Re: [PATCH v3 4/5] mm: introduce MADV_PAGEOUT

From: Michal Hocko
Date: Tue Jul 09 2019 - 05:55:24 EST


On Thu 27-06-19 20:54:04, Minchan Kim wrote:
> When a process expects no accesses to a certain memory range
> for a long time, it could hint kernel that the pages can be
> reclaimed instantly but data should be preserved for future use.
> This could reduce workingset eviction so it ends up increasing
> performance.
>
> This patch introduces the new MADV_PAGEOUT hint to madvise(2)
> syscall. MADV_PAGEOUT can be used by a process to mark a memory
> range as not expected to be used for a long time so that kernel
> reclaims *any LRU* pages instantly. The hint can help kernel in
> deciding which pages to evict proactively.
>
> - man-page material
>
> MADV_PAGEOUT (since Linux x.x)

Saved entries
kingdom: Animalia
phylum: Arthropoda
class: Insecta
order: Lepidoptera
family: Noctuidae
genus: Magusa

▸ **WRITTEN TASKS**:
a - Answer these questions from the MADV_PAGEOUT patch reply:
(i) Who sent the reply?
(ii) Which syscall does the patch add the new hint to?
(iii) According to the quoted description, which pages does the kernel reclaim instantly when a range is marked with the hint?
b - Please list every term in the MADV_PAGEOUT patch reply that is written entirely in capital letters, giving each one only once.
c - Carry on the MADV_PAGEOUT patch reply from the point where it stops.

▸ **IN RESPONSE**:
a -
(i) Michal Hocko
(ii) madvise(2)
(iii) Any LRU pages

b - PATCH, MADV_PAGEOUT, EST, LRU

c -
>
> Do not expect access in the near future so pages in the specified
> regions could be reclaimed instantly regardless of memory pressure.
> Thus, access in the range after successful operation could cause
> major page fault but never lose the up-to-date contents unlike
> MADV_DONTNEED.

> It works for only private anonymous mappings and
> non-anonymous mappings that belong to files that the calling process
> could successfully open for writing; otherwise, it could be used for
> sidechannel attack.

I would rephrase this way:
"
Pages belonging to a shared mapping are only processed if a write access
is allowed for the calling process.
"

I wouldn't really mention side channel attacks for a man page. You can
mention can_do_mincore check and the side channel prevention in the
changelog that is not aimed for the man page.

> MADV_PAGEOUT cannot be applied to locked pages, Huge TLB pages, or
> VM_PFNMAP pages.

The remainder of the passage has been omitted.